Extracted records:
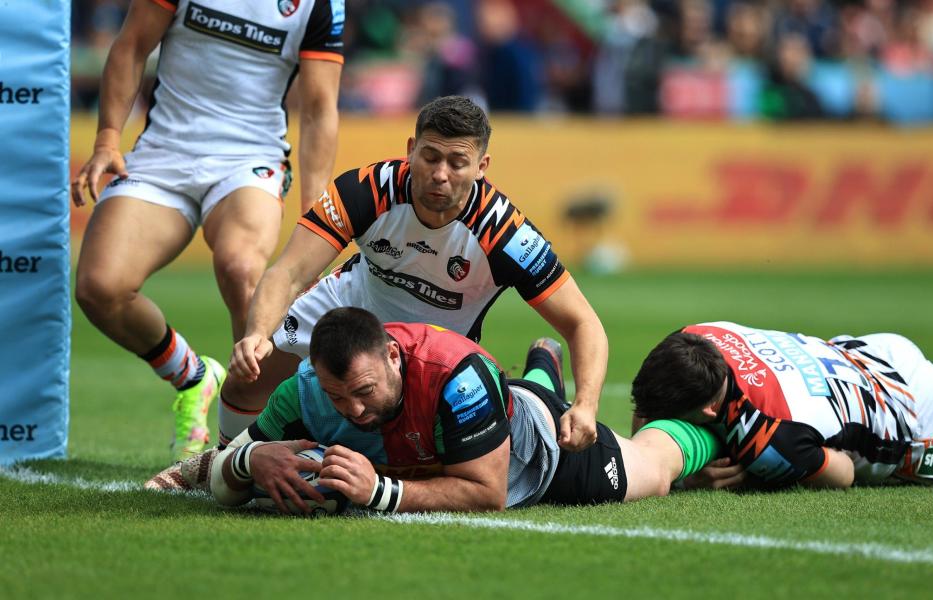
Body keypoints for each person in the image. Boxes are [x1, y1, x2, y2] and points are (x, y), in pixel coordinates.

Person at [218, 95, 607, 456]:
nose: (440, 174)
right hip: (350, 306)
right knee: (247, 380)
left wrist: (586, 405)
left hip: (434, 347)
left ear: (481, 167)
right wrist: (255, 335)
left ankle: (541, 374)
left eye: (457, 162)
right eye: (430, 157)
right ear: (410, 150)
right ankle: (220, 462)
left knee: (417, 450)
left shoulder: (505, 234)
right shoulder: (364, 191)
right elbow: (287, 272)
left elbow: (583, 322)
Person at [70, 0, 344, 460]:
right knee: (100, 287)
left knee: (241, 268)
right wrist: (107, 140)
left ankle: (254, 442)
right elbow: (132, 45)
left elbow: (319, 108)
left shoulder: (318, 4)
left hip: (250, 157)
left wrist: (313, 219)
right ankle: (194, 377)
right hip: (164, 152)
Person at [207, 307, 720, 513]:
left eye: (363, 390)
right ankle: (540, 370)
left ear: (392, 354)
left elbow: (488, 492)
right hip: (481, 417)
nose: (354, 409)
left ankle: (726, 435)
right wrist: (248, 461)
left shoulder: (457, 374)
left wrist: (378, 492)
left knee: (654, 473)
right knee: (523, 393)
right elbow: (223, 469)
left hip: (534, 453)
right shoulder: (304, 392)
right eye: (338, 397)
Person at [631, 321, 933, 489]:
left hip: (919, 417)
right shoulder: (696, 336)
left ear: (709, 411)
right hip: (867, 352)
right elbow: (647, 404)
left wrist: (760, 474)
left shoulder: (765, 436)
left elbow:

...

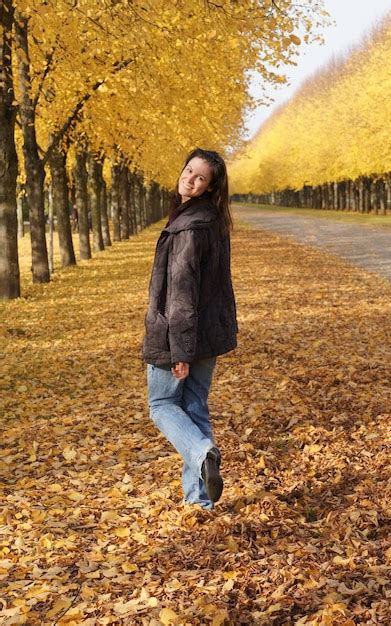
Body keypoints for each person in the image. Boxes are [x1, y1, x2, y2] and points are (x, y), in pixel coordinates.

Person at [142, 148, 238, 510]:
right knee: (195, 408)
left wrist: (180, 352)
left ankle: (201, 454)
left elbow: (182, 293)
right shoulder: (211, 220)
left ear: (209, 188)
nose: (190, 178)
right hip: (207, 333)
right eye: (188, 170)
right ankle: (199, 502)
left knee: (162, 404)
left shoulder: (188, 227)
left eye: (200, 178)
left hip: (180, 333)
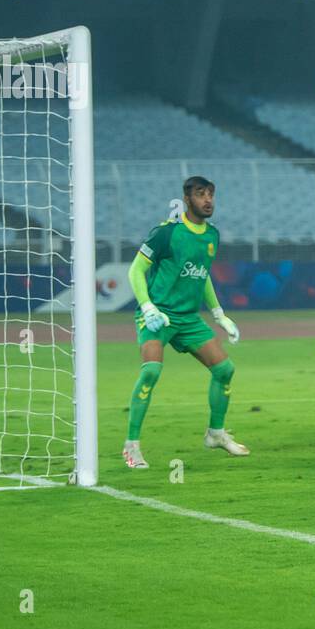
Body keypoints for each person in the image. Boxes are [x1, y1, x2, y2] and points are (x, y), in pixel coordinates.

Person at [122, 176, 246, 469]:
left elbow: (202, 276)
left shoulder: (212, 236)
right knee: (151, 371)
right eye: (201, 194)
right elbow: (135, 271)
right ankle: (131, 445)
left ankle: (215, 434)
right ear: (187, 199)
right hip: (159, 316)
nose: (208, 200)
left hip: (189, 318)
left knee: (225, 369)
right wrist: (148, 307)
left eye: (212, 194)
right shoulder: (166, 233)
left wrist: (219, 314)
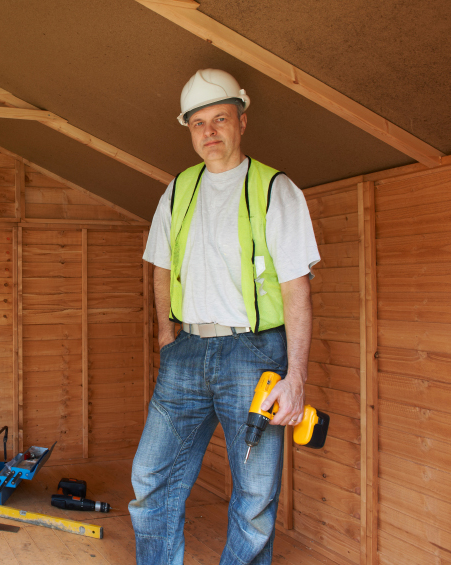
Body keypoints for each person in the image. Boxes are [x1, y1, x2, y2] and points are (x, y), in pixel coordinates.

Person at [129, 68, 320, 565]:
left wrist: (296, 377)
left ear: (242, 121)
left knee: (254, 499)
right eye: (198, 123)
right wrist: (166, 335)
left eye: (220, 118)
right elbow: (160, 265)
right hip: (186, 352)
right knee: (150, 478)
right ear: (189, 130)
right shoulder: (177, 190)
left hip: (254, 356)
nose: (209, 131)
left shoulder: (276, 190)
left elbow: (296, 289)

Work request: Go through the material above and copy each line that has the word "wrist".

Answer box:
left wrist: (586, 405)
right wrist: (255, 335)
right wrist: (107, 140)
left wrist: (313, 219)
right wrist: (248, 461)
left wrist: (378, 492)
left wrist: (760, 474)
left wrist: (180, 352)
right wrist: (148, 307)
left wrist: (219, 314)
left wrist: (296, 377)
right wrist: (166, 335)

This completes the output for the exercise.